Japan's Astellas sells U.S. plant to CMO Avara

August 5, 2016
Life sciences

Japan’s Astellas has sold its U.S.-based manufacturing operation, Astellas Pharma Technologies, to a U.S. contract manufacturer, which will take on the Astellas workers and continue to produce some drugs for the Japanese company.

Astellas said today that it had sold the plant in Norman, OK, to Norfolk, CT-based Avara Pharmaceutical Services. The two companies kept terms of the deal under wraps, although Astellas said it will take a ¥9.0 billion ($89 million) charge in its quarter ended Sept. 30 for the loss of plant and equipment.

Avara will hire the 200 employees that work at the 312,153-square-foot facility. The company will “continue to manufacture certain Astellas pharmaceutical products on a contract basis,” it said in a release today.

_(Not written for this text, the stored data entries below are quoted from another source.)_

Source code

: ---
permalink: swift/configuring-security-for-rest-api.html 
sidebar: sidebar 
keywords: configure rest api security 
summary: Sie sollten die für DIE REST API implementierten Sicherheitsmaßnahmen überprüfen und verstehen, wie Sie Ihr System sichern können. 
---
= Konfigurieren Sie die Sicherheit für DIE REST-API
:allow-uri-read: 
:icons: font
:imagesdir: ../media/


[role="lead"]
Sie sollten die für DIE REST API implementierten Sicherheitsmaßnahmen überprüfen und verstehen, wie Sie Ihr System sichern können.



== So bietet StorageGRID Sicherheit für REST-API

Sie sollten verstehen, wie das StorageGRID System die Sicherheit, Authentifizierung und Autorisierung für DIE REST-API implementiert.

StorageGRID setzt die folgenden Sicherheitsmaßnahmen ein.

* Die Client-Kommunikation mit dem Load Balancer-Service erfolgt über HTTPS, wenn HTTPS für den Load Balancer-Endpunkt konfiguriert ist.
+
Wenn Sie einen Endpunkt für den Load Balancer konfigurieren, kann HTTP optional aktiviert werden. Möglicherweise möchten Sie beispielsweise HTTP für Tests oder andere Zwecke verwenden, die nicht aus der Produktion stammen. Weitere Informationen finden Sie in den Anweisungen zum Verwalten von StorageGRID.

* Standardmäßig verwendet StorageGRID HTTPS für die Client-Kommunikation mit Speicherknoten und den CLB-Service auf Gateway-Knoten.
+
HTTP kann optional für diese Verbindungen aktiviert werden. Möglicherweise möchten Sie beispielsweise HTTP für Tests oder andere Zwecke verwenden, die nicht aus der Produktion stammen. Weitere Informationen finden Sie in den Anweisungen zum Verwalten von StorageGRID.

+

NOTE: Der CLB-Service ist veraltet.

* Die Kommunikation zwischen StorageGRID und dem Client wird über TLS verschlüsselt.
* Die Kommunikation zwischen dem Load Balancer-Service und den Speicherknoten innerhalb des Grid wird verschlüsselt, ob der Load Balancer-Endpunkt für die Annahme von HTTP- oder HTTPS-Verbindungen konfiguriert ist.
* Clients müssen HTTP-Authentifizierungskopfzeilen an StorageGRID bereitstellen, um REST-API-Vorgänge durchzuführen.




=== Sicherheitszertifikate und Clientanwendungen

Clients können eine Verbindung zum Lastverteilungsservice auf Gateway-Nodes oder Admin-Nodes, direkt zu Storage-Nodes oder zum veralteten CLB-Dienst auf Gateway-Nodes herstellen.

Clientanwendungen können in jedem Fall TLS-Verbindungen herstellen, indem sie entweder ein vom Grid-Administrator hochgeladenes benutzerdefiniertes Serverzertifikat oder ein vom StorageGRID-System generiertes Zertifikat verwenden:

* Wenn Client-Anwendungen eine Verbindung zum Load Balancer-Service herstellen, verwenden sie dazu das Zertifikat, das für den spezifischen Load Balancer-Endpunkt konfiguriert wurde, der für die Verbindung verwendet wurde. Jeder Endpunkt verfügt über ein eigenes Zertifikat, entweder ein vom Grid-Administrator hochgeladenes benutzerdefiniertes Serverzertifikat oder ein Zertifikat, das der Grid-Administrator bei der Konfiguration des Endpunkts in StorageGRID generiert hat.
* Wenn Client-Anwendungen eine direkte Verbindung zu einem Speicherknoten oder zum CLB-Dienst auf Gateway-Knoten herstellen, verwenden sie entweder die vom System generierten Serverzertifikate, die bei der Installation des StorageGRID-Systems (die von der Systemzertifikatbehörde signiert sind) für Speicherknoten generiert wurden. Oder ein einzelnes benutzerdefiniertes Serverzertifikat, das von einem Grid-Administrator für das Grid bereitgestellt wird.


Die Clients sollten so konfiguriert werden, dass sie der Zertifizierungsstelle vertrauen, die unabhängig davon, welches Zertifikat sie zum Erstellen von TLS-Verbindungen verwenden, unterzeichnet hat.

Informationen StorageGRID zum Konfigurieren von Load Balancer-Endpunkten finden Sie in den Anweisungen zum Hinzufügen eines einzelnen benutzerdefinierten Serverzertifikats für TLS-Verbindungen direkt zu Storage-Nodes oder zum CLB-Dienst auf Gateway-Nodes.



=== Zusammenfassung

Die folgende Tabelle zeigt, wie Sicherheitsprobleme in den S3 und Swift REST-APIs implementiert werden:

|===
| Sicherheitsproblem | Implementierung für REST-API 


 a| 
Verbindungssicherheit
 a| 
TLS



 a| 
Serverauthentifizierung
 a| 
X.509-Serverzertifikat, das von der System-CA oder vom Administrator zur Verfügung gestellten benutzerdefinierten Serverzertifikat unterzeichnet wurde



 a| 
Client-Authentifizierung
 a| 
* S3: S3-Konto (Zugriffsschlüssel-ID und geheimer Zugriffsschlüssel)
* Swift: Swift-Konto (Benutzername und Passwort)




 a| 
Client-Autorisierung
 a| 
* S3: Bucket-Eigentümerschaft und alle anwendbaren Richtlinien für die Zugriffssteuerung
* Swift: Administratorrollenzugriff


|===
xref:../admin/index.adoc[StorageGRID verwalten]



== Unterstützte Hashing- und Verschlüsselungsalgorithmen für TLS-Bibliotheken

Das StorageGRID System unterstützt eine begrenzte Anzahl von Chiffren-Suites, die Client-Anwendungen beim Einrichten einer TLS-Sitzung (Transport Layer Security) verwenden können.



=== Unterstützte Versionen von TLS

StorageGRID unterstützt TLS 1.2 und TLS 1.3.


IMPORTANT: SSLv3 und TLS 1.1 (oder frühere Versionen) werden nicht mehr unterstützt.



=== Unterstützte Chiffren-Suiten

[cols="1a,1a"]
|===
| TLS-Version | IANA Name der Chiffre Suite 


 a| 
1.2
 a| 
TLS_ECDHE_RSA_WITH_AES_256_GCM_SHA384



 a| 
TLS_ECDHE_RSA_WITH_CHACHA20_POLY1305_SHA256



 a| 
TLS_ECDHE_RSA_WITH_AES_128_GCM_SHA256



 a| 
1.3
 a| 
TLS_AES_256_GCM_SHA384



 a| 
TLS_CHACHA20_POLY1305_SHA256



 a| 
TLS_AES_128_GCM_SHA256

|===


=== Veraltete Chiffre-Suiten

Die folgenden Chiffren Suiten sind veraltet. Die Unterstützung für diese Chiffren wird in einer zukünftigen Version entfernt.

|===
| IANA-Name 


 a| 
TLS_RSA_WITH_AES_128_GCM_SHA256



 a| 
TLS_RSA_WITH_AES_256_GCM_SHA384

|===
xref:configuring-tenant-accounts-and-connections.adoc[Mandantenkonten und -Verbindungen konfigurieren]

“We have confidence that Avara is the right company to oversee the continuing supply of the Astellas products that are made at the facility, as well as the fulfillment of capacity use at and capabilities of the facility,” Mitsunori Matsuda, president of Technology at Astellas, said in a statement.

An Astellas spokeswoman said only Astellas products are manufactured at the plant. She declined to say of Astellas has any or U.S. manufacturing facilities, saying that information was “proprietary.”

The sale comes as the Tokyo-based drugmaker has made some other restructuring moves. Last year, it sold its dermatology business to Danish specialty product firm LEO in a $727 million deal, then turned around and invested $379 million for U.S.-based regenerative ophthalmology biotech Ocata Therapeutics.

The company last week reported that its Q1 profits had been improved by the sale to LEO, as well as by growing sales of cancer drug Xtandi. Astellas has been under fire in the U.S. over the price of Xtandi. Some patient advocacy groups even asked the National Institutes of Health (NIH) to override the patents on the drug to bring down its price. They pointed to the fact that the drug runs about $129,000 per treatment course in the U.S., compared with $39,000 in Japan. The NIH denied the request.